Currently, Tripp is under investigation regarding Maryland's law prohibiting the taping of conversations without both parties' consent, a crime rarely prosecuted. The Washington Post reports that her attorney, Joe Murtha, dismisses the investigation as "political retaliation." Maryland State Prosecutor Stephen Montanarelli, who denies political motivations in the Post article, is, however, a Democrat. Prosecutors in Maryland have the difficult task of proving that Linda Tripp knew it was illegal in Maryland to secretly tape conversations -- difficult, because the Post also reports that Lucianne Goldberg is in possession of an audio tape on which Goldberg is heard advising Tripp that it's not illegal to secretly tape phone conversations in Maryland. This evidence may be enough to clear Tripp of any wrongdoing.

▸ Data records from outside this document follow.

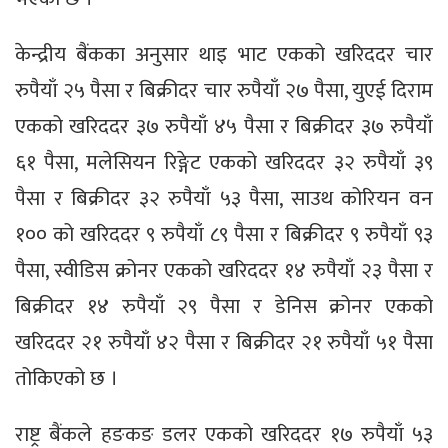
केन्द्रीय बैंकका अनुसार थाइ भाट एकको खरिददर चार
रुपैयाँ २५ पैसा र बिक्रीदर चार रुपैयाँ २७ पैसा, युएई दिराम
एकको खरिददर ३७ रुपैयाँ ४५ पैसा र बिक्रीदर ३७ रुपैयाँ
६१ पैसा, मलेसियन रिङ्गेट एकको खरिददर ३२ रुपैयाँ ३९
पैसा र बिक्रीदर ३२ रुपैयाँ ५३ पैसा, साउथ कोरियन वन
१०० को खरिददर ९ रुपैयाँ ८९ पैसा र बिक्रीदर ९ रुपैयाँ ९३
पैसा, स्वीडिस क्रोनर एकको खरिददर १४ रुपैयाँ २३ पैसा र
बिक्रीदर १४ रुपैयाँ २९ पैसा र डेनिस क्रोनर एकको
खरिददर २१ रुपैयाँ ४२ पैसा र बिक्रीदर २१ रुपैयाँ ५१ पैसा
तोकिएको छ ।
राष्ट्र बैंकले हङकङ डलर एकको खरिददर १७ रुपैयाँ ५३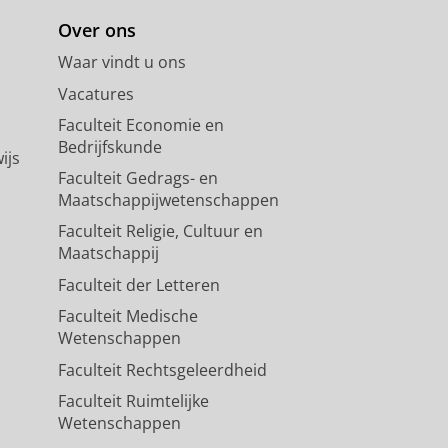
Over ons
Waar vindt u ons
Vacatures
Faculteit Economie en
Bedrijfskunde
ijs
Faculteit Gedrags- en
Maatschappijwetenschappen
Faculteit Religie, Cultuur en
Maatschappij
Faculteit der Letteren
Faculteit Medische
Wetenschappen
Faculteit Rechtsgeleerdheid
Faculteit Ruimtelijke
Wetenschappen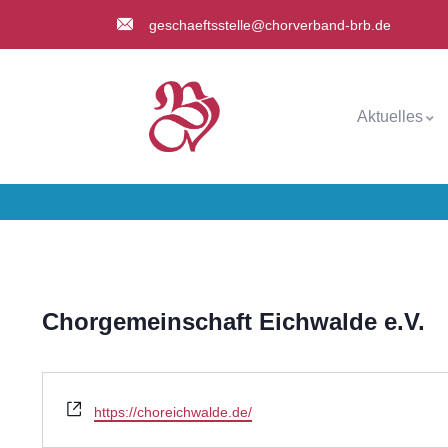
geschaeftsstelle@chorverband-brb.de
Aktuelles
Chorgemeinschaft Eichwalde e.V.
Webseite
https://choreichwalde.de/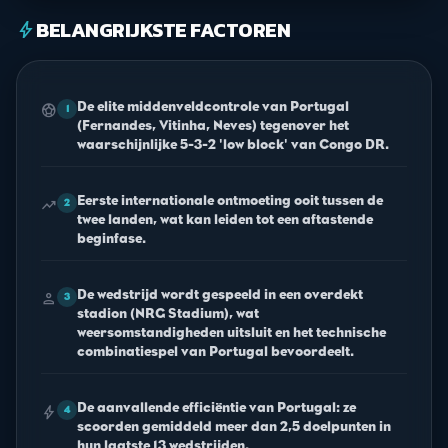
BELANGRIJKSTE FACTOREN
bolt
De elite middenveldcontrole van Portugal
sports_soccer
1
(Fernandes, Vitinha, Neves) tegenover het
waarschijnlijke 5-3-2 'low block' van Congo DR.
Eerste internationale ontmoeting ooit tussen de
trending_up
2
twee landen, wat kan leiden tot een aftastende
beginfase.
De wedstrijd wordt gespeeld in een overdekt
person
3
stadion (NRG Stadium), wat
weersomstandigheden uitsluit en het technische
combinatiespel van Portugal bevoordeelt.
De aanvallende efficiëntie van Portugal: ze
bolt
4
scoorden gemiddeld meer dan 2,5 doelpunten in
hun laatste 13 wedstrijden.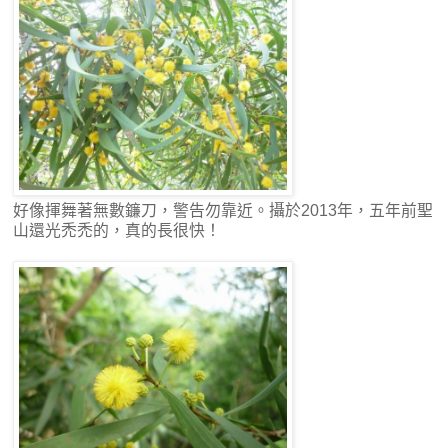
好像揮舞著無數鐮刀，警告勿靠近。攝於2013年，五年前聖
山還光禿禿的，真的長很快！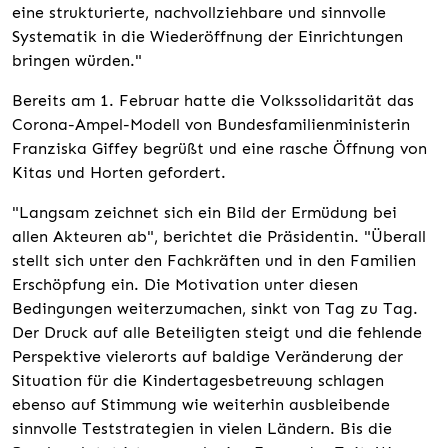
eine strukturierte, nachvollziehbare und sinnvolle
Systematik in die Wiederöffnung der Einrichtungen
bringen würden."
Bereits am 1. Februar hatte die Volkssolidarität das
Corona-Ampel-Modell von Bundesfamilienministerin
Franziska Giffey begrüßt und eine rasche Öffnung von
Kitas und Horten gefordert.
"Langsam zeichnet sich ein Bild der Ermüdung bei
allen Akteuren ab", berichtet die Präsidentin. "Überall
stellt sich unter den Fachkräften und in den Familien
Erschöpfung ein. Die Motivation unter diesen
Bedingungen weiterzumachen, sinkt von Tag zu Tag.
Der Druck auf alle Beteiligten steigt und die fehlende
Perspektive vielerorts auf baldige Veränderung der
Situation für die Kindertagesbetreuung schlagen
ebenso auf Stimmung wie weiterhin ausbleibende
sinnvolle Teststrategien in vielen Ländern. Bis die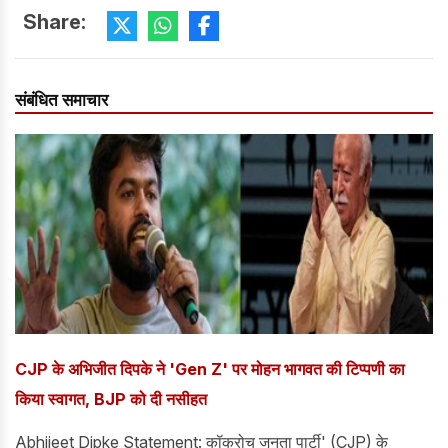
Share:
संबंधित समाचार
CJP के अभिजीत दिपके ने 'Gen Z' पर मोहन भागवत की टिप्पणी का
किया स्वागत, BJP को दी नसीहत
Abhijeet Dipke Statement: कॉकरोच जनता पार्टी' (CJP) के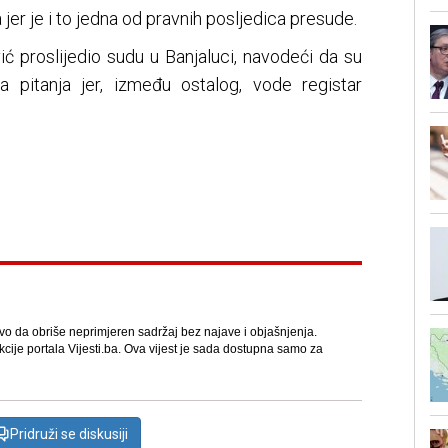
er je i to jedna od pravnih posljedica presude.
ć proslijedio sudu u Banjaluci, navodeći da su
a pitanja jer, između ostalog, vode registar
avo da obriše neprimjeren sadržaj bez najave i objašnjenja.
kcije portala Vijesti.ba. Ova vijest je sada dostupna samo za
Pridruži se diskusiji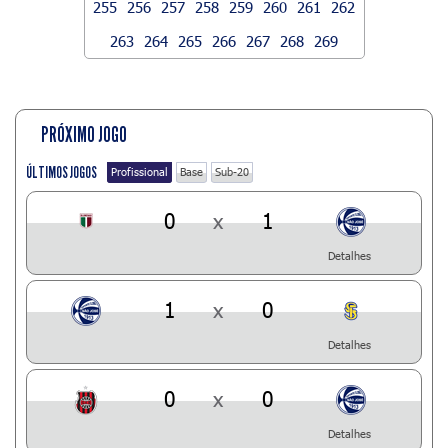
255
256
257
258
259
260
261
262
263
264
265
266
267
268
269
PRÓXIMO JOGO
ÚLTIMOS JOGOS
Profissional
Base
Sub-20
0
x
1
Detalhes
1
x
0
Detalhes
0
x
0
Detalhes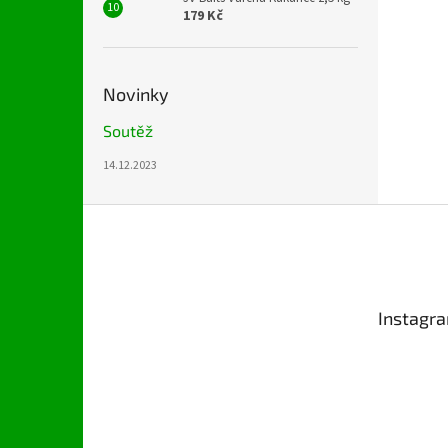
179 Kč
Novinky
Soutěž
14.12.2023
Z
á
p
a
t
Instagr
í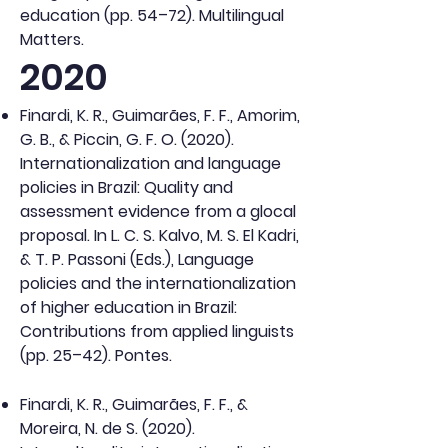
education (pp. 54–72). Multilingual
Matters.
2020
Finardi, K. R., Guimarães, F. F., Amorim,
G. B., & Piccin, G. F. O. (2020).
Internationalization and language
policies in Brazil: Quality and
assessment evidence from a glocal
proposal. In L. C. S. Kalvo, M. S. El Kadri,
& T. P. Passoni (Eds.), Language
policies and the internationalization
of higher education in Brazil:
Contributions from applied linguists
(pp. 25–42). Pontes.
Finardi, K. R., Guimarães, F. F., &
Moreira, N. de S. (2020).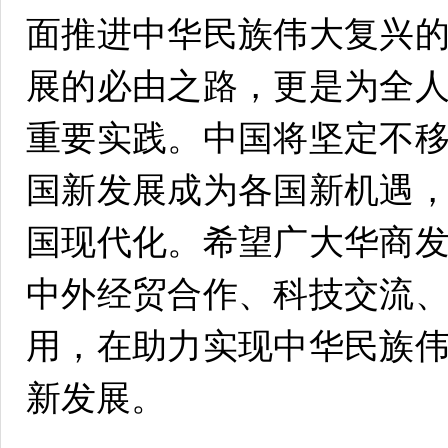
面推进中华民族伟大复兴
展的必由之路，更是为全
重要实践。中国将坚定不
国新发展成为各国新机遇
国现代化。希望广大华商
中外经贸合作、科技交流
用，在助力实现中华民族
新发展。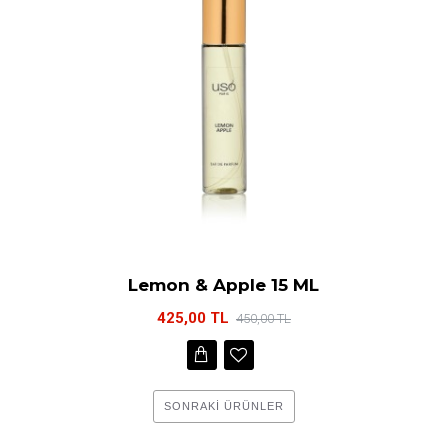
Lemon & Apple 15 ML
425,00 TL
450,00 TL
SONRAKI ÜRÜNLER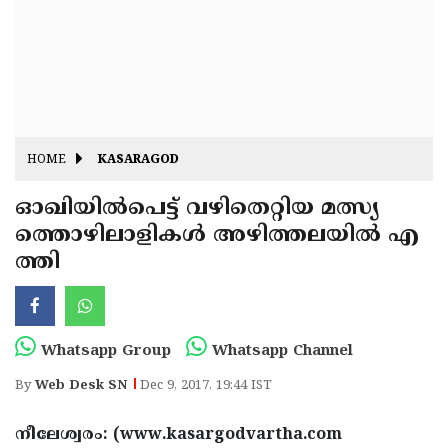
Fitr
May
Day
Eid
Al
Independence
Ad'ha
Day
Onam
HOME
KASARAGOD
J&K
State
ഓഖിയില്‍പെട്ട് വഴിതെറ്റിയ മത്സ്യ
Haryana
ത്തൊഴിലാളികള്‍ അഴിത്തലയില്‍ എ
Assembly
State
Diwali
ത്തി
Elections
Assembly
Christmas
Elections
New-
Year
Republic
Whatsapp Group
Whatsapp Channel
Day
Budget
By
Web Desk SN
Dec 9, 2017, 19:44 IST
Delhi
നീലേശ്വരം: (www.kasargodvartha.com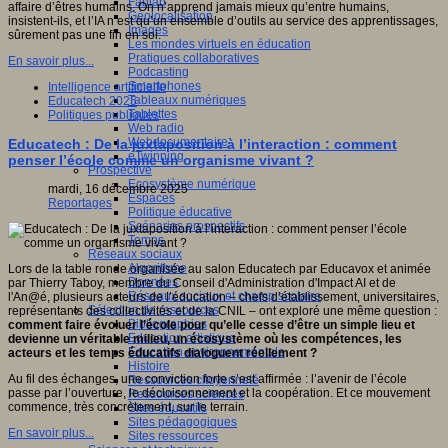
Fablab
affaire d’êtres humains. On n’apprend jamais mieux qu’entre humains,
Géolocalisation
insistent-ils, et l’IA n’est qu’un ensemble d’outils au service des apprentissages,
Images
sûrement pas une fin en soi.
Les mondes virtuels en éducation
Pratiques collaboratives
En savoir plus...
Podcasting
Smartphones
Intelligence artificielle
Tableaux numériques
Educatech 2025
Tablettes
Politiques publiques
Web radio
Webdocumentaire
Educatech : De la juxtaposition à l’interaction : comment
eTwinning
penser l’école comme un organisme vivant ?
Prospective
Ecosystème numérique
mardi, 16 décembre 2025
Espaces
Reportages
Politique éducative
Scénarios prospectifs
Temps
Réseaux sociaux
Algorithme
Lors de la table ronde organisée au salon Educatech par Educavox et animée
Données
par Thierry Taboy, membre du Conseil d'Administration d'Impact AI et de
Réseaux sociaux et champ scolaire
l'An@é, plusieurs acteurs de l’éducation – chefs d’établissement, universitaires,
Sélection de ressources
représentants des collectivités et de la CNIL – ont exploré une même question :
Bibliographies
comment faire évoluer l’école pour qu’elle cesse d’être un simple lieu et
Education artistique
devienne un véritable milieu, un écosystème où les compétences, les
Education environnementale
acteurs et les temps éducatifs dialoguent réellement ?
Histoire
Au fil des échanges, une conviction forte s’est affirmée : l’avenir de l’école
Ressources citoyenneté
passe par l’ouverture, le décloisonnement et la coopération. Et ce mouvement
Ressources sciences
commence, très concrètement, sur le terrain.
Sites éducatifs
Sites pédagogiques
En savoir plus...
Sites ressources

It's not so clear what, if any, evidence might exonerate Clinton. Surely if any existed, the White House would have felt compelled to include it in their rebuttals, and yet only weak denials are offered. In denying any charge of perjury, for example, Section VII of the first Memorandum, reads like a handbook for the language of Clintonese, sloppily suggesting that Clinton's obtuse and evasive verbiage might succeed in barely squeaking under the limbo pole of some vague, mutant form of the "truth":"If answers are truthful or literally truthful but misleading, there is no perjury as a matter of law, no matter how misleading the testimony is or is intended to be... The government must prove the defendant had a subjective awareness of the falsity of his statement at the time he provided it... Answers to questions under oath that are literally true, but unresponsive to the questions asked, do not, as a matter of law, fall under the scope of the federal perjury statute. That is so even if the witness intends to mislead his questioner by his answer and even if the answer is false by 'negative implication'..."And here's the best one:"Literally truthful answers that imply facts that are not true... are not capable of being false."Obviously, Clinton's attorneys are not quite as skilled at tergiversating as their client, so allow me to interpret the "semantic defense": Clinton somehow didn't consider fellatio to be "sex," despite Judge Susan Webber Wright's unabashed definition of "sexual relations": "(1) contact with the genitalia, anus, groin, breast, inner thigh, or buttocks of any person with an intent to arouse or gratify the sexual desire of any person."
The President's "linguistic parsing" may fly as "literal" truth or as "legally accurate" in Clinton's crowd, but most Americans I know operate under a clear definition of "sex." And most Americans I know operate under a clear definition of the words "prevaricator," "philanderer" and "malefactor," as well.
Just in case our president is similarly unsure of those definitions, I'll clarify: they mean "liar," "womanizer," and "criminal."